The only exception to this occurs when a group of workers is receiving a wage
actually below its market worth. This is likely to happen only in rare and
special circumstances or localities where competitive forces do not operate
freely or adequately; but nearly all these special cases could be remedied
just as effectively, more flexibly and with far less potential harm, by
unionization.

It may be thought that if the law forces the payment of a higher wage in a
given industry, that industry can then charge higher prices for its product,
so that the burden of paying the higher wage is merely shifted to consumers.
Such shifts, however, are not easily made, nor are the consequences of
artificial wage-raising so easily escaped. A higher price for the product may
not be possible: it may merely drive consumers to the equivalent imported
products or to some substitute. Or, if consumers continue to buy the product
of the industry in which wages have been raised, the higher price will cause
them to buy less of it.
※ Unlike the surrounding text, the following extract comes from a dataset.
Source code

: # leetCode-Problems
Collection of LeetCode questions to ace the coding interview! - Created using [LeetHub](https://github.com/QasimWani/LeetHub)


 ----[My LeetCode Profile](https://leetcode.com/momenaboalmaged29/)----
While some workers in the industry may be benefited
from the higher wage, therefore, others will be thrown out of employment
altogether. On the other hand, if the price of the product is not raised,
marginal producers in the industry will be driven out of business; so that
reduced production and consequent unemployment will merely be brought about in
another way.

When such consequences are pointed out, there are those who reply: “Very well;
if it is true that the X industry cannot exist except by paying starvation
wages, then it will be just as well if the minimum wage puts it out of
existence altogether.” But this brave pronouncement overlooks the realities.
It overlooks, first of all, that consumers will suffer the loss of that
product. It forgets, in the second place, that it is merely condemning the
people who worked in that industry to unemployment. And it ignores, finally,
that bad as were the wages paid in the X industry, they were the best among
all the alternatives that seemed open to the workers in that industry;
otherwise the workers would have gone into another. If, therefore, the X
industry is driven out of existence by a minimum wage law, then the workers
previously employed in that industry will be forced to turn to alternative
courses that seemed less attractive to them in the first place. Their
competition for jobs will drive down the pay offered even in these alternative
occupations. There is no escape from the conclusion that the minimum wage will
increase unemployment."

[...]

"As to the prices, wages and profits that should determine the distribution of
that product, the best prices are not the highest prices, but the prices that
encourage the largest volume of production and the largest volume of sales.
The best wage rates for labor are not the highest wage rates, but the wage
rates that permit full production, full employment and the largest sustained
payrolls. The best profits, from the standpoint not only of industry but of
labor, are not the lowest profits, but the profits that encourage most people
to become employers or to provide more employment than before."

Henry Hazlitt “Economics in One Lesson.”